This reductionist way of thinking isn't doing you or anyone any good. Unless you have at least some circumstantial evidence hinting at that, apart from "someone disagrees with me so they must be x", this isn't providing any value to the discussion.

You should probably address your criticisms to the gp. Giving trolls a pass and wagging fingers at people who reject their specious arguments is an increasingly common failure pattern.

  • Trolls don't get a pass. But neither do their critics.

    You want to criticize a troll? Be my guest. Criticize away. (Or just downvote and flag.) But if you criticize, do better than false accusation. (There's a fine real accusation to make, namely "you're being a troll"; you don't have to make false accusations.)

    Be better than the trolls. Don't stoop to their level.

    • I really think people can distinguish between a formal accusation and snark.

      Now, I agree that in febrile political environments it's better not to rely on sarcasm and satire for communication because it imposes extra cognitive overhead and is subject to misinterpretation, but at the same time 'found the [negative stereotype]' is such a common joke format in American popular culture that it would be foolish to take it literally. It's like objecting to a 'knock knock' joke by complaining that the person is lying about being on the other side of a door.

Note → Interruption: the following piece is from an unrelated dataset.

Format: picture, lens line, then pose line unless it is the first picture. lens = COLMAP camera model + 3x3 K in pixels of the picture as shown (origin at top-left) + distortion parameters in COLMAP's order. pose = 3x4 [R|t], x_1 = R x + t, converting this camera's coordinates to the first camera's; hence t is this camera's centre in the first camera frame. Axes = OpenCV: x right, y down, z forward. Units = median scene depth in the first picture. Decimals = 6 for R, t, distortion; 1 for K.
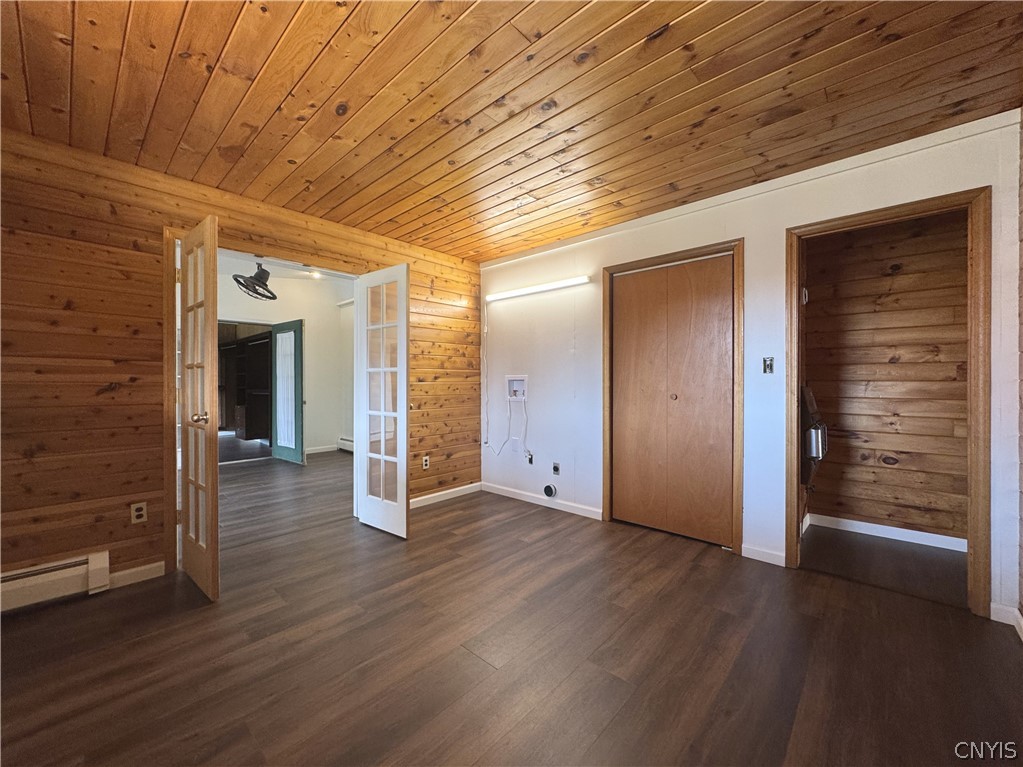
lens RADIAL K [[408.3, 0, 511.5], [0, 408.3, 383.5], [0, 0, 1]] dist [-0.000133, 0.000024]
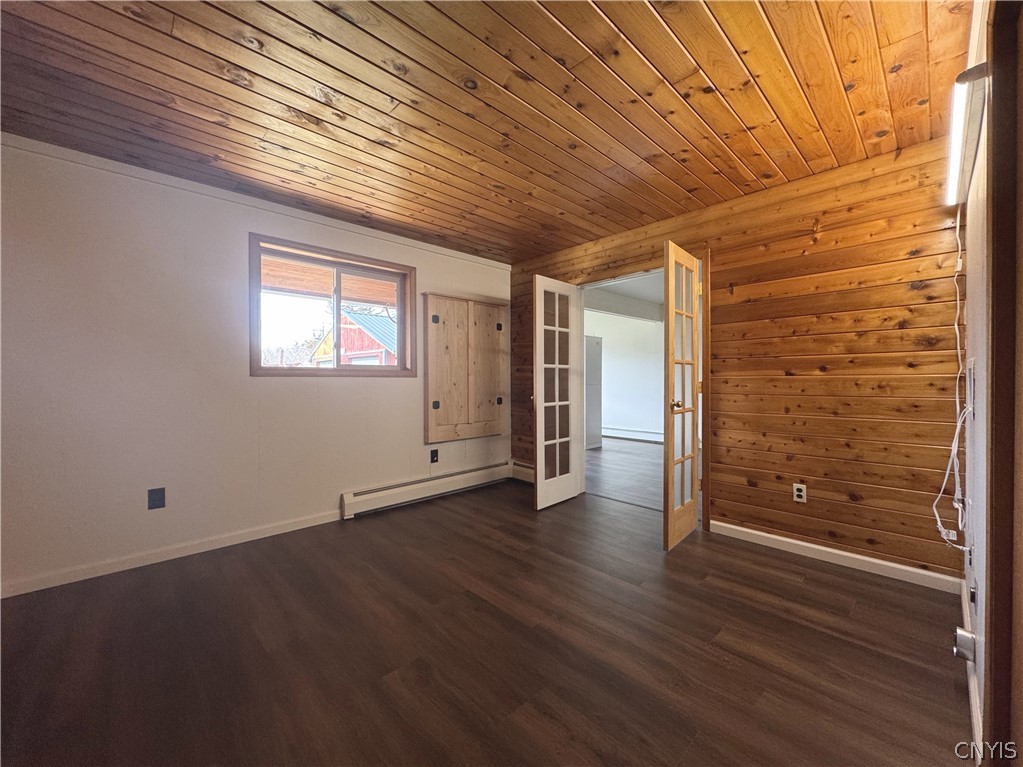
lens RADIAL K [[408.3, 0, 511.5], [0, 408.3, 383.5], [0, 0, 1]] dist [-0.000133, 0.000024]
pose [[-0.066423, 0.014078, -0.997692, 0.514642], [-0.000225, 0.999900, 0.014124, 0.000514], [0.997792, 0.001163, -0.066413, 0.573900]]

      And putting trolls and their critics on the same level is fundamentally foolish, and a much worse example of feeding trolls. It means attacking the critics for paying the trolls back in their own coin, which inevitably leads to a ratchet effect in favor of the trolls. There's good evidence that being rude to trolls is the most effective way for an online community to maintain itself: https://arxiv.org/abs/1803.03697

Their reasoning was "well google also has bugs", comparing their bounty system to an embarrassing security mistake.